La femme de peau est un roman éminemment moderne et aborde plusieurs questions intéressantes.
La première est le rapport au monde que nous entretenons à travers notre propre corps. La superficialité dont nous faisons presque tous preuve d'une façon plus ou moins prononcée et de l'importance que nous plaçons dans le jugement des personnes croisant notre chemin. Que vont-ils penser ? Pire, que vont-ils dire ? On s'est tous déjà posé cette question lorsqu'on s'est aperçu, un matin, de la présence d'un bouton de fièvre ou d'un autre, disgracieux, en plein milieu de notre figure. Dans notre société où cette peur s'est accrue jusqu'au paroxysme (nous utilisons des filtres pour masquer nos défauts, nous retouchons nos photos, nous rognons tout ce qui nous importune…), on observe que cette angoisse, à l'état embryonnaire comparé à notre présent, était déjà parmi nous au siècle dernier. Malgré la guerre, malgré la faim, le rationnement, les bombardements, il existe toujours chez l'être humain ce rapport malsain au jugement des autres et au qu'en dira-t-on.
Le deuxième raisonnement intéressant de ce récit est celui émanant de l'auteur lui-même à travers la notion du dolorisme, concept dont il se revendique la paternité. Subir une douleur (qu'elle soit mentale ou physique, dont l'origine est liée à notre corps) tellement immense que c'est toute la psychée de l'individu qui faillit. Alors viennent la perdition totale et la folie. On sombre complètement. Notre monde se transforme et se remplit petit à petit des obsessions douloureuses qui nous torturent. Nous devenons esclave de notre condition de chair. Il n'existe plus que ça, nous ne vivons plus que pour et à travers cette douleur. Dans ce roman, ce qui débutait comme un simple petit bouton à peine discernable sur le corps d'une jeune fille en pleine santé mentale et physique, devient petit à petit, au fil des années, la seule cause de son malheur irréductible. La complaisance perfide et malsaine dont elle fait preuve à l'égard de sa maladie la fait replonger périodiquement dans la douleur, elle se cloître alors éternellement dans les limbes de sa chambrette d'adolescente. Cette complaisance, envers laquelle le lecteur se courrouce, tant elle lui paraît invraisemblable et mortifère pour le sujet lui-même, ne sont que les symptômes de la folie qui pointe le bout de son nez chez une jeune fille innocente.

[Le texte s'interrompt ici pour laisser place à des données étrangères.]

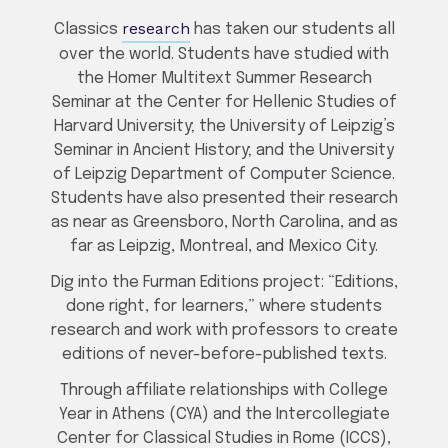
research
Classics
has taken our students all
over the world. Students have studied with
the Homer Multitext Summer Research
Seminar at the Center for Hellenic Studies of
Harvard University; the University of Leipzig’s
Seminar in Ancient History; and the University
of Leipzig Department of Computer Science.
Students have also presented their research
as near as Greensboro, North Carolina, and as
far as Leipzig, Montreal, and Mexico City.
Dig into the Furman Editions project: “Editions,
done right, for learners,” where students
research and work with professors to create
editions of never-before-published texts.
Through affiliate relationships with College
Year in Athens (CYA) and the Intercollegiate
Center for Classical Studies in Rome (ICCS),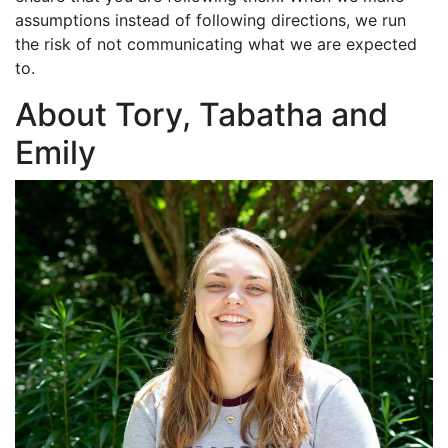
assumptions instead of following directions, we run
the risk of not communicating what we are expected
to.
About Tory, Tabatha and
Emily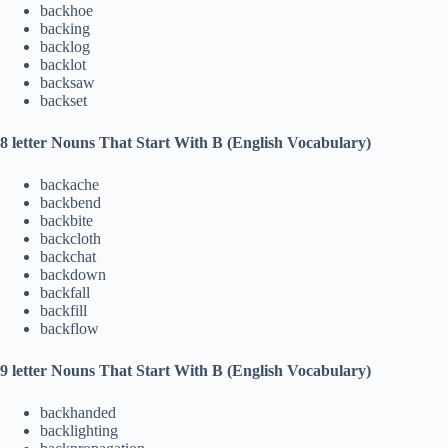
backhoe
backing
backlog
backlot
backsaw
backset
8 letter Nouns That Start With B (English Vocabulary)
backache
backbend
backbite
backcloth
backchat
backdown
backfall
backfill
backflow
9 letter Nouns That Start With B (English Vocabulary)
backhanded
backlighting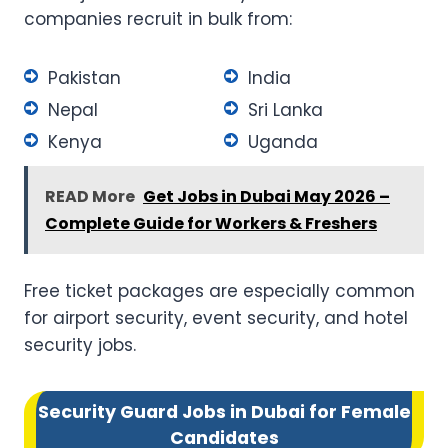
companies recruit in bulk from:
Pakistan
India
Nepal
Sri Lanka
Kenya
Uganda
READ More
Get Jobs in Dubai May 2026 –
Complete Guide for Workers & Freshers
Free ticket packages are especially common
for airport security, event security, and hotel
security jobs.
Security Guard Jobs in Dubai for Female
Candidates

Ainsi, Teppe, par l'exemple qu'il nous donne de son dolorisme à travers
La femme de peau, nous plonge au plus près de cette angoisse que l'on connaît tous mais dont la résonance nous parvient d'autant plus clairement lorsque l'on vit au début du 21ème siècle, précisément là où notre société se voit gangrénée par le paraître. En outre, il nous donne à travers la situation de ce personnage les prémices d'une réflexion sur le fonctionnement psychique profond de l'âme humaine. Fonctionnement dont la psychanalyse, d'abord, et la psychologie scientifique, plus tard, s'empareront tour à tour afin d'aider l'Homme à retrouver un peu de raison et d'éclairer son chemin lorsqu'il se perd à l'intérieur de cet abîme obscur en lequel il est parfois happé contre sa volonté, évidemment, mais sans, non plus, y opposer une franche résistance.